Find $\frac{P(X+Y\leq 2)}{P(X+Y\geq 5)}$

Question

Let $X$ follow $B(5, 1/2)$ and $Y$ follow $U(0, 1)$. Then find

$$\frac{P(X+Y\leq 2)}{P(X+Y\geq 5)}.$$

How to do that? I am confused sum of discrete and continuous random variable. pleas help.

Answer 1

Basically $Y$ rounds $X$ up a little bit. It will never be exactly $0$ or $1$, so $P(X+Y) \le 2$ is the same as $P(X) \le 1$ and similarly for the denominator.

Answer 2

Since $X \sim {\cal B}(5,1/2)$ and $Y \sim U(0,1)$, we can calculate $P(X+Y \le 2)$ and $P(X+Y \ge 5)$ by taking discrete sum on $P(X = k)$, where $k \in \{0,\dots,5\}$.
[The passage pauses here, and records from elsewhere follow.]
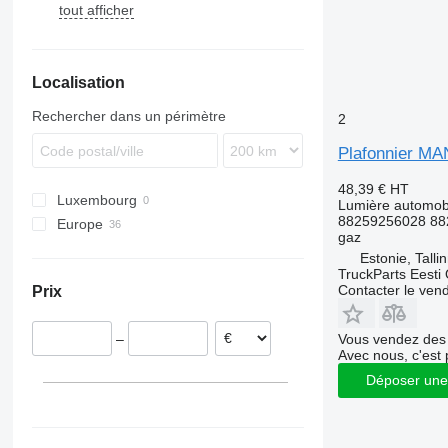
tout afficher
Evadys
GL-Class
Tourliner
K-series
Urbino
Prestij
Astron
7700
Karosa
Integro
Touring
Safari
T-series
8700
Magelys
Intouro
9700
Localisation
Proway
O-series
9900
Tourismo
B-series
Rechercher dans un périmètre
2
Travego
Plafonnier MA
48,39 €
HT
Luxembourg
Lumière automobi
88259256028 88
Europe
gaz
Estonie
Estonie, Talli
Allemagne
TruckParts Eesti
Contacter le ven
Prix
Vous vendez des 
–
Avec nous, c'est 
Déposer une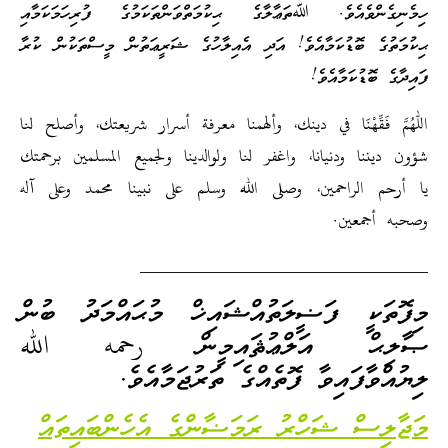
ހިމެނިގެންވެއެވެ. ﷲތަޢާލާގެ ޙިކުމަތްވަންތަކަމުގެ ފުރިހަމަކަމާއި
ޙިކުމަތުގެ ބޮޑުކަމާއެވެ! އަދި އެއިލާހުގެ ޝަރީޢަތުން މީސްތަކުން ކުރާ
ފައިދާގެ ބޮޑުކަމާއެވެ!
اللهم فَقِّهْنَا في دينك، وألهمنا معرفة أسرار شريعتك، وأصلح لنا
شؤون ديننا ودنيانا، واغفر لنا ولوالدينا ولجميع المسلمين برحمتك
يا أرحم الراحمين، وصلى الله وسلم على نبينا محمد وعلى آله
وصحبه أجمعين.
________________________________
މިފޮތަކީ ފަޟީލަތުއްޝައިޚް މުޙައްމަދު ބުން
ޞާލިޙް އަލްޢުޘައިމީން رحمه الله
ލިޔުއްވާފައިވާ ފޮތެއްގެ ތަރުޖަމާއެވެ.
މަޖާލިސް ޝަހްރު ރަމަޟާންގެ އެހެންބައިތައް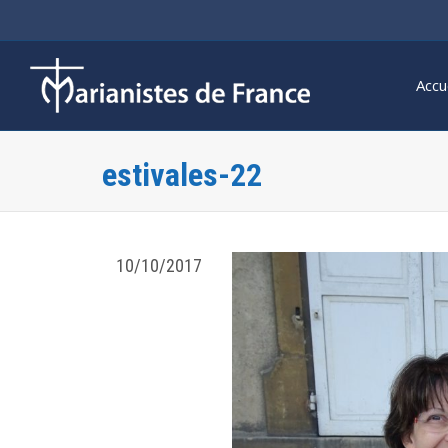
Accu
estivales-22
10/10/2017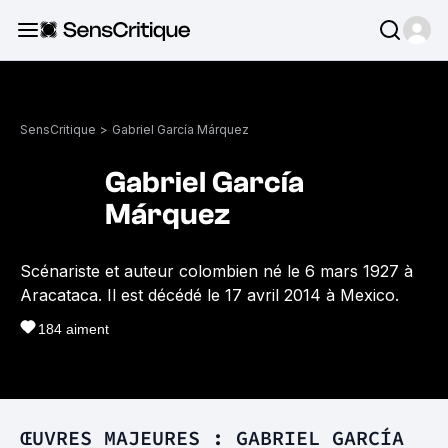
SensCritique
>
Gabriel García Márquez
Gabriel García
Márquez
Scénariste et auteur colombien né le 6 mars 1927 à
Aracataca. Il est décédé le 17 avril 2014 à Mexico.
184
aiment
ŒUVRES MAJEURES : GABRIEL GARCÍA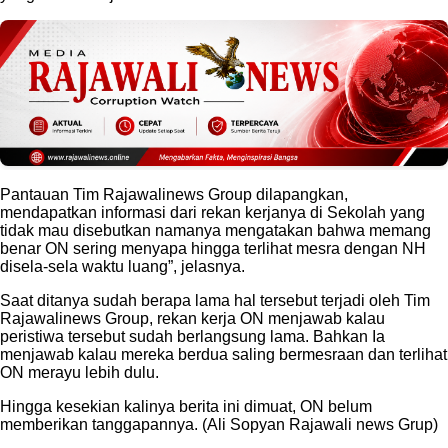
Pantauan Tim Rajawalinews Group dilapangkan,
mendapatkan informasi dari rekan kerjanya di Sekolah yang
tidak mau disebutkan namanya mengatakan bahwa memang
benar ON sering menyapa hingga terlihat mesra dengan NH
disela-sela waktu luang”, jelasnya.
Saat ditanya sudah berapa lama hal tersebut terjadi oleh Tim
Rajawalinews Group, rekan kerja ON menjawab kalau
peristiwa tersebut sudah berlangsung lama. Bahkan Ia
menjawab kalau mereka berdua saling bermesraan dan terlihat
ON merayu lebih dulu.
Hingga kesekian kalinya berita ini dimuat, ON belum
memberikan tanggapannya. (Ali Sopyan Rajawali news Grup)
$\require{cancel}$ \begin{align} P(X+Y\le2) &= \sum_{k=0}^5 P(Y \le 2-k) P(X = k) \\ &= \cancelto{1}{P(Y \le 2)} P(X = 0) + \cancelto{1}{P(Y \le 1)} P(X = 1) \\ &+ \cancelto{0}{P(Y \le 0) P(X = 2)} + \cdots \\ &= P(X = 0) + P(X = 1) \\ &= \frac{1+5}{32} \end{align}

Similarly,

\begin{align} P(X+Y\ge5) &= \sum_{k=0}^5 P(Y \ge 5-k) P(X = k) \\ &= P(Y \ge 1) P(X = 4) + P(Y \ge 0) P(X = 5) \\ &= P(X = 5) \\ &= \frac{1}{32} \end{align}

Hence $$\frac{P(X+Y\leq 2)}{P(X+Y\geq 5)} = \frac{6/32}{1/32} = 6.$$